Mr Khabbaz said his was the only group carrying out large-scale infrastructure work, which also included sanitation, health care, education and waste removal.
Financing has also come from Denmark, Sweden, Finland, Japan, the UK, Kuwait, France, Italy, the Netherlands and Turkey.
Mr Khabbaz said that by playing its role, the fund could help to ease the refugee crisis that had strained resources in the region and as far as Northern Europe.
He said most people who had fled included educated Syrians who were once part of the country’s middle class and who would eventually be needed to rebuild the country.
“Many are leaving because they lost hope and when they see services being restored again we give them that hope, and hopefully keep them where they belong and are needed,” Mr Khabbaz said.
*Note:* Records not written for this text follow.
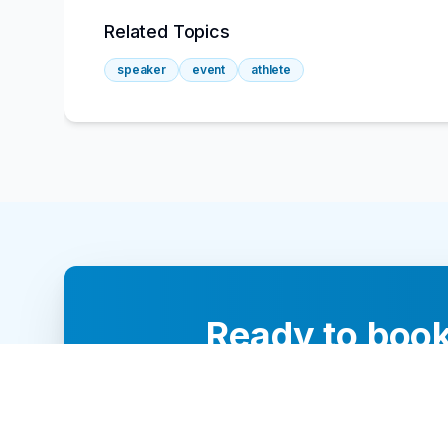
Related Topics
speaker
event
athlete
Ready to book
Our team of 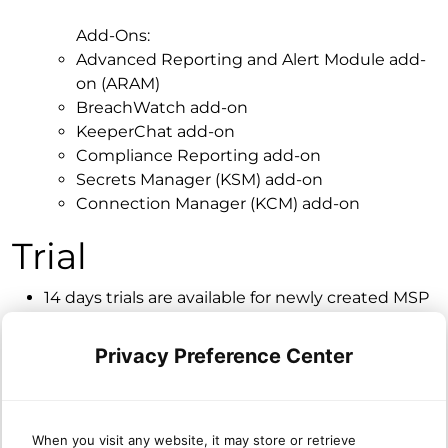
Add-Ons:
Advanced Reporting and Alert Module add-
on (ARAM)
BreachWatch add-on
KeeperChat add-on
Compliance Reporting add-on
Secrets Manager (KSM) add-on
Connection Manager (KCM) add-on
Trial
14 days trials are available for newly created MSP
accounts.
The MSP account is always newly created as a
Privacy Preference Center
trial.
Trails are automatically converted to paid after
the 14 days.
When you visit any website, it may store or retrieve
All orgs under the MSP account are included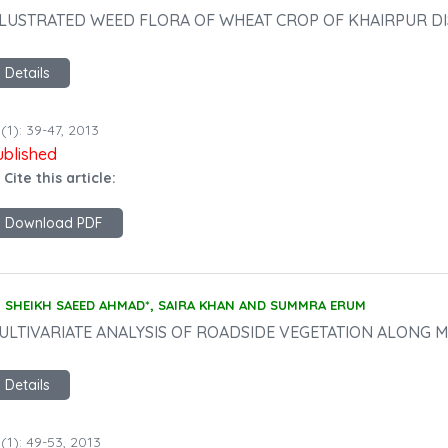
LLUSTRATED WEED FLORA OF WHEAT CROP OF KHAIRPUR DI
Details
(1): 39-47, 2013
ublished
 Cite this article:
Download PDF
SHEIKH SAEED AHMAD*, SAIRA KHAN AND SUMMRA ERUM
ULTIVARIATE ANALYSIS OF ROADSIDE VEGETATION ALONG M
Details
(1): 49-53, 2013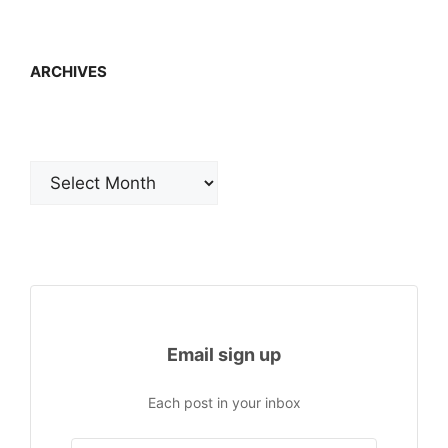
ARCHIVES
Archives
Email sign up
Each post in your inbox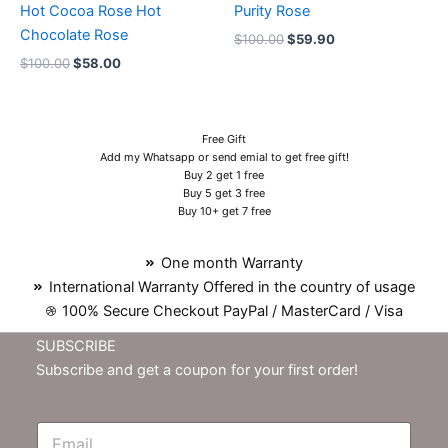
Hot Cocoa Rose Hot
Purity Rose
Chocolate Rose
$
100.00
$
59.90
$
100.00
$
58.00
Free Gift
Add my Whatsapp or send emial to get free gift!
Buy 2 get 1 free
Buy 5 get 3 free
Buy 10+ get 7 free
One month Warranty
International Warranty Offered in the country of usage
100% Secure Checkout PayPal / MasterCard / Visa
SUBSCRIBE
Subscribe and get a coupon for your first order!
E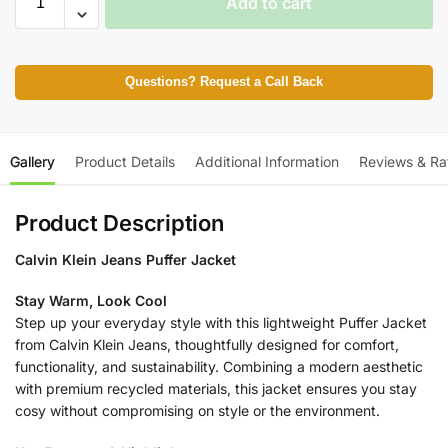
Add to cart
Questions? Request a Call Back
Gallery
Product Details
Additional Information
Reviews & Ra
Product Description
Calvin Klein Jeans Puffer Jacket
Stay Warm, Look Cool
Step up your everyday style with this lightweight Puffer Jacket
from Calvin Klein Jeans, thoughtfully designed for comfort,
functionality, and sustainability. Combining a modern aesthetic
with premium recycled materials, this jacket ensures you stay
cosy without compromising on style or the environment.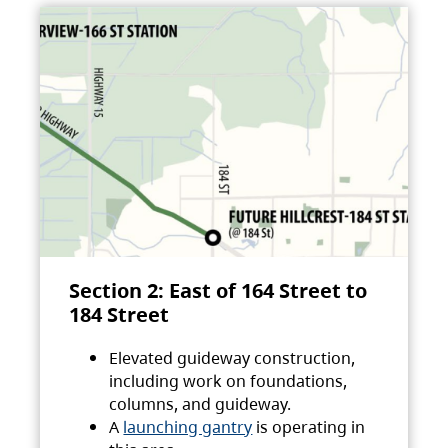
Section 2: East of 164 Street to
184 Street
Elevated guideway construction,
including work on foundations,
columns, and guideway.
A
launching gantry
is operating in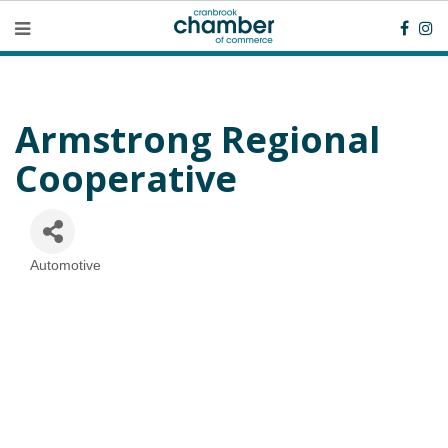
Armstrong Regional
Cooperative
Automotive
Categories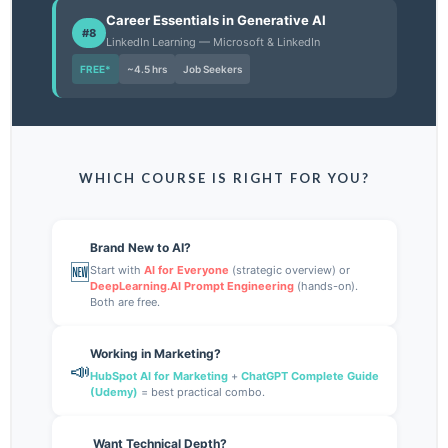
Career Essentials in Generative AI
#8
LinkedIn Learning — Microsoft & LinkedIn
FREE*
~4.5 hrs
Job Seekers
WHICH COURSE IS RIGHT FOR YOU?
Brand New to AI?
🆕
Start with
AI for Everyone
(strategic overview) or
DeepLearning.AI Prompt Engineering
(hands-on).
Both are free.
Working in Marketing?
📣
HubSpot AI for Marketing
+
ChatGPT Complete Guide
(Udemy)
= best practical combo.
Want Technical Depth?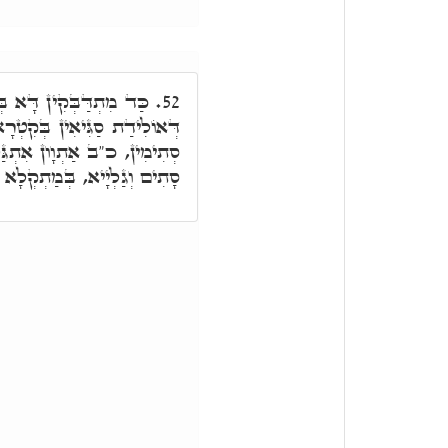
אִתְיַּילְדָן כְּהַאי חַיָּה
52.
 בְּקִטְרָא חֲדָא. כ"ב אַתְוָון
ּלְּיָין, י' סָתִים, י' גַּלְיָיא.
ַתְקְלָא דְּטַפְסִין, אַתְּקָלוּ.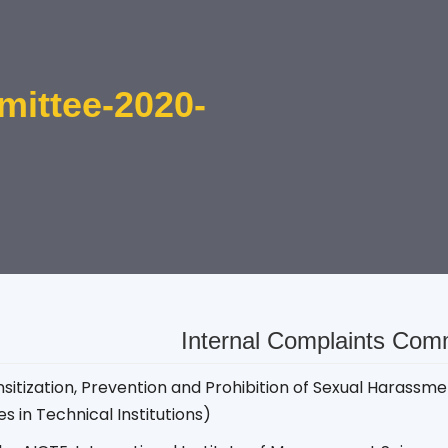
mittee-2020-
Internal Complaints Com
sitization, Prevention and Prohibition of Sexual Haras
s in Technical Institutions)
“Restoring essential services for those people inside Syria is a fraction of the cost of feeding them as refugees in Europe.”
The fund and its donors recognise the National Coalition of Syrian Revolutionary and Opposition Forces “as the legitimate representative of the Syrian People”, and work with the US-led coalition to deliver the fund’s projects.
But in a constantly changing political landscape with various factions fighting over territory, Mr Khabbaz admits the situation is complex.
Sebastian Broekelmann, a spokesman for the German embassy in Abu Dhabi, said the fund was forced to abandon approved projects after extremists made advances in Idlib province.
“The SRTF finances projects in areas and in cooperation with municipalities held by moderate forces of the Syrian opposition,” Mr Broekelmann said. “In the dynamic processes of the civil war in Syria, stability in local areas can never be taken for granted.”
Along with more than Dh2 billion in aid donated to refugees who have fled the country, involvement broadens the scope of UAE involvement in the Syrian crisis.
“The UAE has as a stake in what is happening in terms of getting the country back towards stability,” said Mohammed bin Huwaidin, head of political science at UAE University.
“There is risk to it, but I think the UAE is trying to show itself as a responsible state in the region and within the international system.”
The country is well suited to help to rebuild Syria after playing similar roles in Afghanistan, Egypt and Yemen, Mr bin Huwaidin said.
While not being able to offer specifics, Mr Khabbaz said the UAE was expected to announce further contributions to the fund this year.